Today it must be said hasn't been a great one with much rain and wind and indeed yesterday It even hailed stinging my legs which meant a quick return from the paper shop and brewing a hot cup of tea.
Another is because of, the majority of use had been mainly for purely personal headphone based use such as lp records copied to disc which is a faff on computer based systems as the interfaces aren't easy or selections from cd because for whole albums it's easier and quicker to just "rip" to Mp3 or Flac and play from a personal audio player especially as mine have line outputs too.
My circa 2004 Sharp MT MD 270H developed issues with the catch holding the disc getting out of alignment so the slightest nudge caused errors so I was able to get a similar era Sharp MT MD 170 that had had next to no use in its original box just needing a new "Gumstick" battery which while not very easy to find can be still bought as new manufactured stock so still capable of holding a full charge.
This works very well with the controls operating the same way with both digital and analogue record levels being able to be set and a button to start charging when the power unit is inserted for mains operation.

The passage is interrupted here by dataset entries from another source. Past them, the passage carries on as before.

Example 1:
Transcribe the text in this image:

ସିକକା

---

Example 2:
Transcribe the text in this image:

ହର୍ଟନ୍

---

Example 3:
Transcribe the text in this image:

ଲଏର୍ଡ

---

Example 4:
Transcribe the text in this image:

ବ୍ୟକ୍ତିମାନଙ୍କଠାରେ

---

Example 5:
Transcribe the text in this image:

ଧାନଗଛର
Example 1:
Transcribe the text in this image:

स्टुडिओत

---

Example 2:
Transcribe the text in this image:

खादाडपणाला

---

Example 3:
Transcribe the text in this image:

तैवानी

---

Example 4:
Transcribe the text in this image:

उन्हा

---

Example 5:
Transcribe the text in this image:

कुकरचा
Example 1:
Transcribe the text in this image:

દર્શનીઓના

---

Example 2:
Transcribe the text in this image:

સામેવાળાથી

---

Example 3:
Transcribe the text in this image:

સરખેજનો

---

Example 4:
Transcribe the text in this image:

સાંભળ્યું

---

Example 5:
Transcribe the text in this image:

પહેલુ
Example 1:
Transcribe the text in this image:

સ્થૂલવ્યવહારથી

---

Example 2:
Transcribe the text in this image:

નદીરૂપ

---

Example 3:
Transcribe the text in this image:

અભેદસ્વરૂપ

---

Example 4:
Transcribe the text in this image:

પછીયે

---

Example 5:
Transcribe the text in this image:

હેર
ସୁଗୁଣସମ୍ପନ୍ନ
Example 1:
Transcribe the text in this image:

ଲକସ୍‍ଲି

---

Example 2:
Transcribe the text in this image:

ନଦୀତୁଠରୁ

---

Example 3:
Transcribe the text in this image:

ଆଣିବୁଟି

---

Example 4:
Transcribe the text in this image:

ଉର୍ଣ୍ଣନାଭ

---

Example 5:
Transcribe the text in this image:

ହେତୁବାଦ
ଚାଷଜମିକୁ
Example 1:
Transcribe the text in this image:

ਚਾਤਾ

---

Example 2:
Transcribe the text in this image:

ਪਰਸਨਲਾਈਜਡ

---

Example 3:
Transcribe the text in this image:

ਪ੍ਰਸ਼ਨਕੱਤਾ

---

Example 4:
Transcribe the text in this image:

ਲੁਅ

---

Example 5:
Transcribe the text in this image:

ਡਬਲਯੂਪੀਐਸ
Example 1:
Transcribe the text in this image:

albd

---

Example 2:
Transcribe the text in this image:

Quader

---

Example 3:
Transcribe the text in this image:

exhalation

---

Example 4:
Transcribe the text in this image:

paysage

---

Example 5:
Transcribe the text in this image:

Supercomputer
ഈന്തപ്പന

Axia made a bunch of Hello Kitty and other Sanriotown banded blank uber kawaii MiniDiscs which are now highly collectable and those go for around £30 per disc unopened
They did so at the time Hello Kitty branded players including a MD Boombox!
I will have to say however in my experience Sony's personal recorders outside of the early MZ-R 30/35/50's from the mid 90's had by far the worst ergonomics for the controls of any, indeed those on my HiMD NH600 are an absolute beeping pain to use especially with sub menus that the rotary encoder is erratic at moving through.
Their home decks were in the main, much much better.